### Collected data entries
#####

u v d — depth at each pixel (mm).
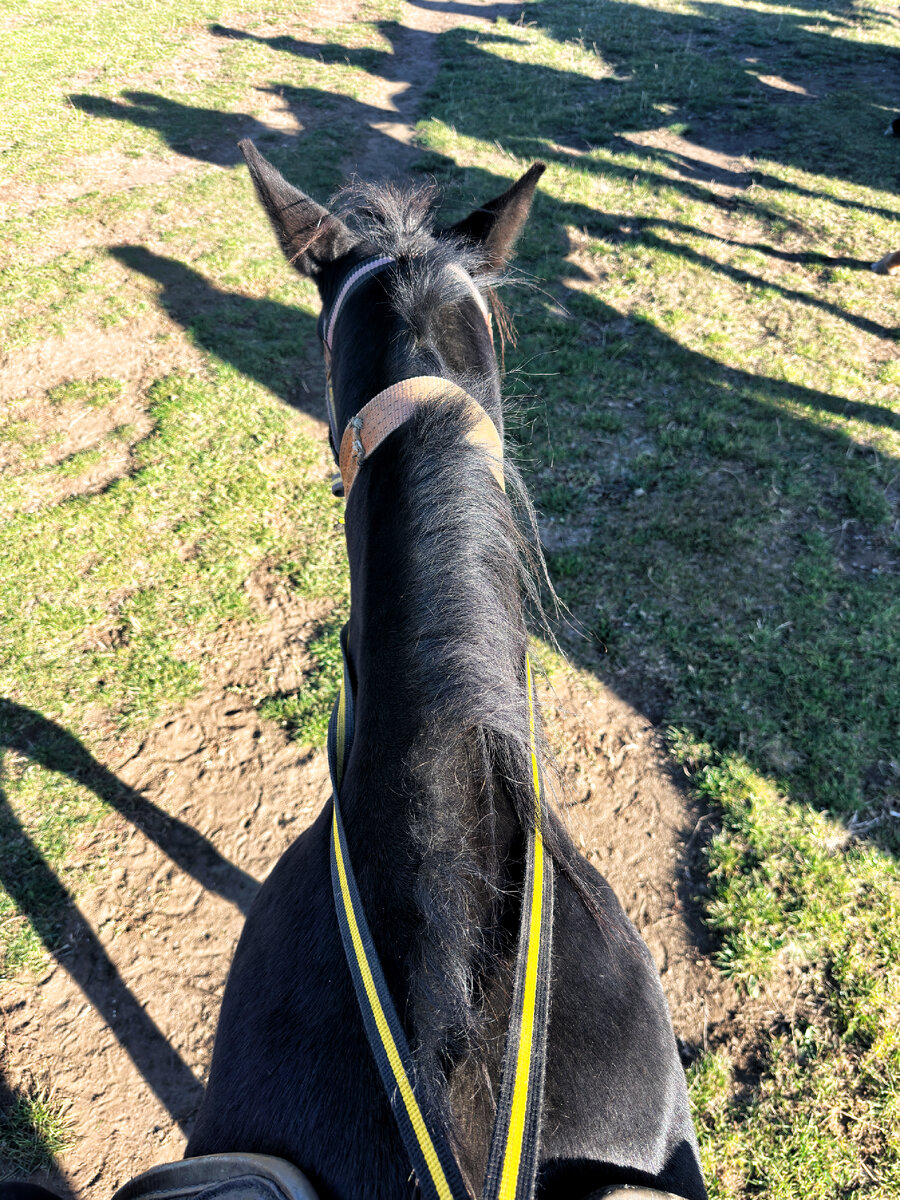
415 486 1041
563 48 10109
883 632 3283
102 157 6930
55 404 4430
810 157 7418
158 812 2793
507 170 7027
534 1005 846
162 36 9781
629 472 4094
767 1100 2094
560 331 5094
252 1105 988
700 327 5156
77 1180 2023
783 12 11977
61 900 2551
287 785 2885
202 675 3221
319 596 3533
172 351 4855
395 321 1281
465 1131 816
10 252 5551
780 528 3771
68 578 3518
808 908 2461
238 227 6098
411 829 893
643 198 6688
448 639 942
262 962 1148
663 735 2996
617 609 3424
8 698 3088
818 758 2861
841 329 5152
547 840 1021
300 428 4402
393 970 876
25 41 9133
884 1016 2232
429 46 10211
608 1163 952
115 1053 2248
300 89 8570
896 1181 1950
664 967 2396
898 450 4191
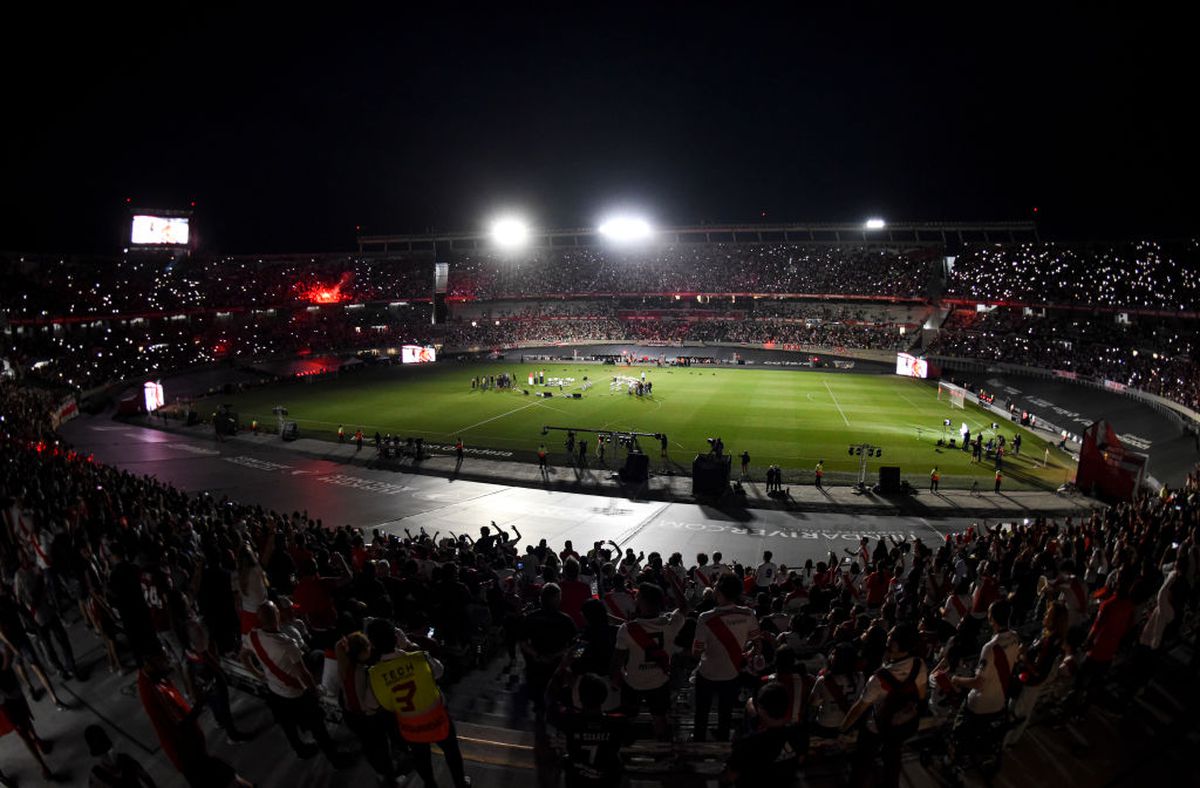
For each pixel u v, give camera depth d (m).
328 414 57.31
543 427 47.09
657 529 29.81
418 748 7.02
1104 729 8.62
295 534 15.85
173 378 72.75
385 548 18.23
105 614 10.49
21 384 56.69
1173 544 14.24
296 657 7.66
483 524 30.23
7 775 8.50
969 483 37.47
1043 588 12.85
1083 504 33.91
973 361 78.62
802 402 62.34
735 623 7.64
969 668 10.07
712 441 36.66
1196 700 9.36
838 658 7.02
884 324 100.25
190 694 8.96
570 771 6.03
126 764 6.21
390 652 6.93
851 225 118.31
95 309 77.75
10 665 8.14
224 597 10.76
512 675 11.02
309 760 8.23
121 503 18.50
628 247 128.50
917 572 15.44
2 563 14.61
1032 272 90.88
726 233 129.00
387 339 100.81
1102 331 75.25
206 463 41.06
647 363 93.81
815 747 7.73
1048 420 57.12
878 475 38.59
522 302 121.94
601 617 7.59
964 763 7.77
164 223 98.12
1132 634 10.59
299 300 101.69
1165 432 46.88
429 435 49.09
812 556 26.52
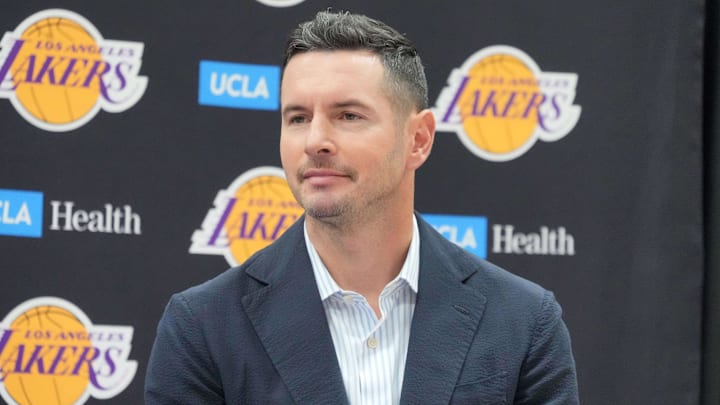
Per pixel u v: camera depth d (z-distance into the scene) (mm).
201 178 4551
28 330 4371
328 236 2900
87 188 4441
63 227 4414
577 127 4816
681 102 4848
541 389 2963
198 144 4551
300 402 2814
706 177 4965
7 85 4383
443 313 2955
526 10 4816
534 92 4809
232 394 2859
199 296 2971
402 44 2941
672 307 4820
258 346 2893
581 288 4781
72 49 4445
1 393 4340
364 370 2912
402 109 2879
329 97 2746
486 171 4766
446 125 4750
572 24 4836
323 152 2734
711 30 4961
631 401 4789
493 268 3137
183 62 4547
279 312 2924
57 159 4422
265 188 4609
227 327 2914
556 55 4824
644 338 4805
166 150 4523
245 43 4605
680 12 4871
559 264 4777
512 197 4770
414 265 3018
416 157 2998
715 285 4902
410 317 3000
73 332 4414
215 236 4559
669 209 4828
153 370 2920
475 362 2908
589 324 4777
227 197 4574
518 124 4793
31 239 4387
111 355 4445
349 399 2875
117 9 4488
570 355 3049
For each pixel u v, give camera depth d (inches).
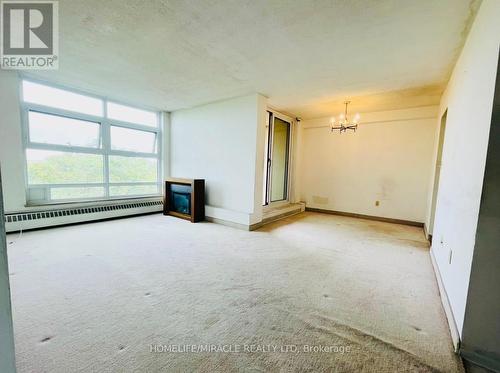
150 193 211.5
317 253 117.4
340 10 71.1
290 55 100.6
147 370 47.2
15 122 130.3
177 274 90.6
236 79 129.8
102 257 104.5
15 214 133.3
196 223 173.5
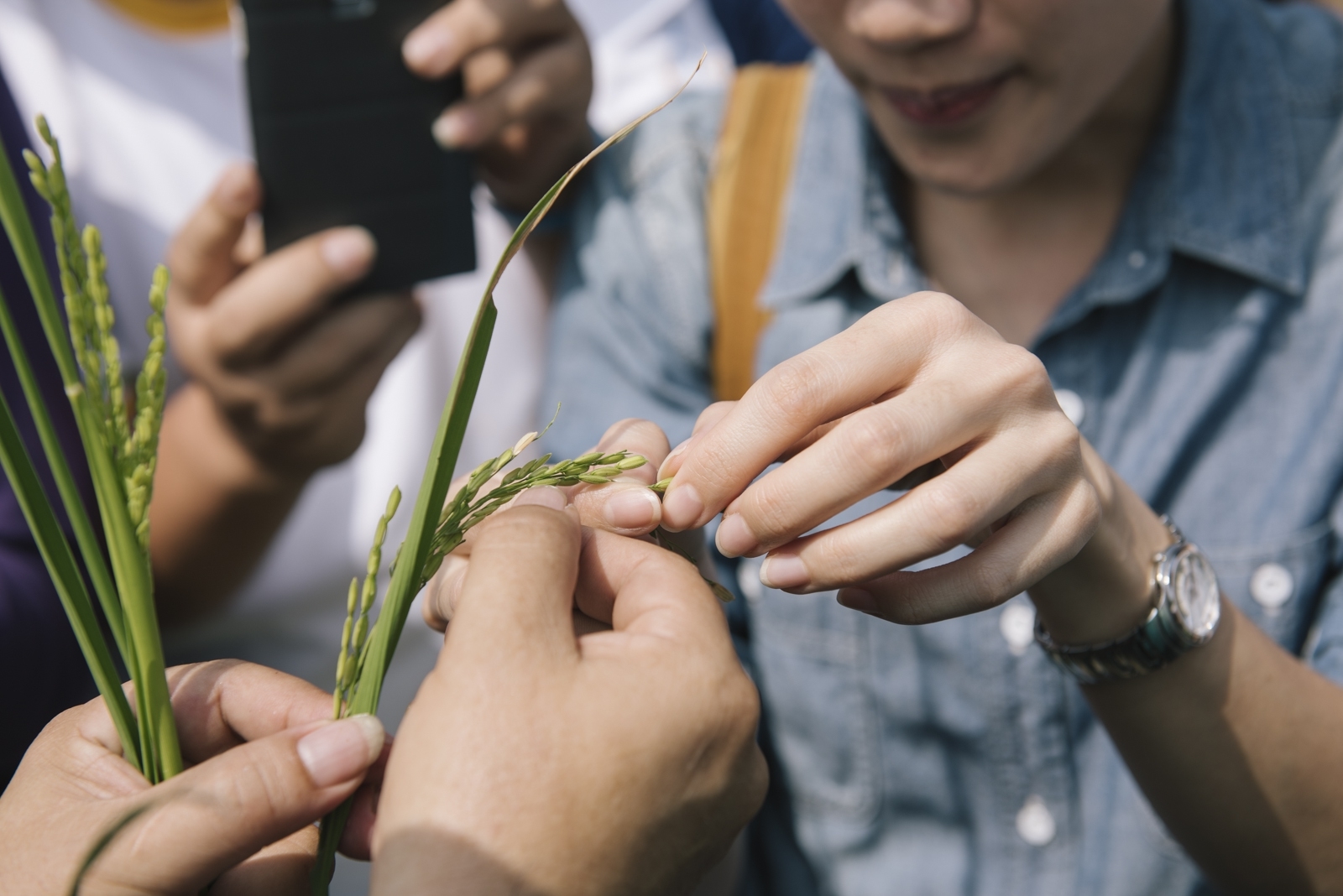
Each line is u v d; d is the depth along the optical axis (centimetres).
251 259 68
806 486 47
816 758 66
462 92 66
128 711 46
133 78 75
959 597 49
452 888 41
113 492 43
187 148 77
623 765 43
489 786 42
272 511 71
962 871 65
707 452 48
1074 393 63
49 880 44
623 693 44
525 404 82
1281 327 61
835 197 67
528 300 81
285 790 44
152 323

#####

### REQUIREMENT
Given the records above, reproduce precisely and only the lines between the line holding "158 812 2793" and the line holding "115 1053 2248", inclusive.

### REPLY TO THE EXERCISE
158 812 2793
507 170 7027
534 1005 846
162 36 9781
629 472 4094
767 1100 2094
560 331 5094
252 1105 988
700 327 5156
77 1180 2023
783 12 11977
61 900 2551
287 785 2885
202 675 3221
319 596 3533
172 351 4855
395 321 1281
465 1131 816
10 252 5551
780 528 3771
68 578 3518
808 908 2461
238 227 6098
411 829 893
643 198 6688
448 639 942
262 962 1148
663 735 2996
617 609 3424
8 698 3088
818 758 2861
841 329 5152
547 840 1021
300 428 4402
393 970 876
25 41 9133
884 1016 2232
429 46 10211
608 1163 952
115 1053 2248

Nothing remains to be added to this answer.